The latest story on the catastrophic flooding in Pakistan is about how it hasn’t been a story. Compared to the response to the Haitian earthquake, media coverage of the Pakistan floods has been paltry. While news coverage isn’t correlated with need, it does have a major effect on the amount of disaster relief aid given. An article in the Chronicle of Philanthropy yesterday reported that eleven US charities had so far raised only $5 million for Pakistan flood relief, compared to $560 million raised by 39 US groups in the two and a half weeks after the Haiti earthquake.

The difference in initial death toll reports may be one obvious explanation. The early figures for Haiti were 200,000 lives taken, compared to the 1,600 people reported to have died so far in Pakistan. But less than ten percent of the variation in amount of TV news coverage given to foreign natural disasters can be explained by severity, according to one academic study.

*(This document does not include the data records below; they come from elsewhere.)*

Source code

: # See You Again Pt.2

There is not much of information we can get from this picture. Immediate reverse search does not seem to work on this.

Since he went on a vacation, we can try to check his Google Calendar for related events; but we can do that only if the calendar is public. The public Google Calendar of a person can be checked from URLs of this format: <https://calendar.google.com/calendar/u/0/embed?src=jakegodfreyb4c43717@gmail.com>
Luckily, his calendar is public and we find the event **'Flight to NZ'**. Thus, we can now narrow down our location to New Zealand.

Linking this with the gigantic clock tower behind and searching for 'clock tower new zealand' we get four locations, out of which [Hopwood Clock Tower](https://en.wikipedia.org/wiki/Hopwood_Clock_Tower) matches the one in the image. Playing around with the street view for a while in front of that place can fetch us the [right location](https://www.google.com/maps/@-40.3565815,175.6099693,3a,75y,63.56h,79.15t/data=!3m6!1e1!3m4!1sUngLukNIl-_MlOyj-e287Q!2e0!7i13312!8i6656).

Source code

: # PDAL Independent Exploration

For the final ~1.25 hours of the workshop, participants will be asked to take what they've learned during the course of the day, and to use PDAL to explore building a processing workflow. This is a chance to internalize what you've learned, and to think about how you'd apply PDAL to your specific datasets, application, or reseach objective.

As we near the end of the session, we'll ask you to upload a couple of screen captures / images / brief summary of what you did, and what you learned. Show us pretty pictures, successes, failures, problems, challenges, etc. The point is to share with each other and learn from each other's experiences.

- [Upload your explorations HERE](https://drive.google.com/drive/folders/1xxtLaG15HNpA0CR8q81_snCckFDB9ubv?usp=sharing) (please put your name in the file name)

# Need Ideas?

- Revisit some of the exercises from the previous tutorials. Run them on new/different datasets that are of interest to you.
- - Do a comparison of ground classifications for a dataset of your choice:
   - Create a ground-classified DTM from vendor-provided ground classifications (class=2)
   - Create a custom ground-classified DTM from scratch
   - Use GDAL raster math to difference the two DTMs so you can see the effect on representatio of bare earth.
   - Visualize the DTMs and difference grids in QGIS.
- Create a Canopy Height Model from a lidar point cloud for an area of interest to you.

The same study found that one third of the variation in how much TV attention a disaster gets is explained by how popular the affected country is with US tourists. Sadly for the flood survivors, Pakistan is nowhere on the list of top destinations for US travelers in Asia and the outlook’s not great: the World Economic Forum ranked Pakistan 113 out of 133 countries in its latest Travel and Tourism Competitiveness Report.

If you think that popularity with holiday-makers is a fair way to allocate disaster relief, no problem. For the rest of you, accepting the status quo may not be so attractive. In Pakistan, estimates of people affected by the floods—who may have already lost their homes, their belongings or their livelihoods, and who now lack basic services—are at 20 million. UN officials have recently been predicting a “second wave of deaths” from water-borne diseases as the flooding continues and people remain without clean water, food and medicine. Children and the very poor are among the most vulnerable.

For individual donors wanting to help, some advice:

  1. Give to an established organization already on the ground and with experience working locally.
  2. Give cash, not goods. Pakistan is far away and shipping items there is expensive. With cash, organizations can buy what they need closer to the disaster site.
  3. Don’t earmark your donation, but give to an organization that you trust to allocate your money wisely.

Also check out this more comprehensive set of guidelines from Good Intentions Are Not Enough.

Ideas on where and how to give:

  • One reader wrote in about perceptions that there are no Pakistani NGOs participating in the relief efforts, or that all of them are inherently corrupt. She countered that organizations such as the Edhi Foundation and Islamic Relief (which is an international NGO but has worked in Pakistan for many years) have solid reputations in Pakistan and abroad and have been effective in the past in getting aid to where it is most needed.
  • Hillary Clinton announced last week that Americans can text the word "SWAT" to the number 50555 to donate $10 to the UN High Commissioner for Refugees to provide tents, clothing, food, clean water and medicine to Pakistan.
  • The Global Giving website has a list and description of their partner organizations working on flood relief.
  • BRAC is the largest non-profit based in the developing world (it was launched in Bangladesh in 1972) and it is accepting donations through its US-based branch.
  • Tonic and Interaction both have lists of organizations accepting donations for flood relief.

Feel free to add others in the comments.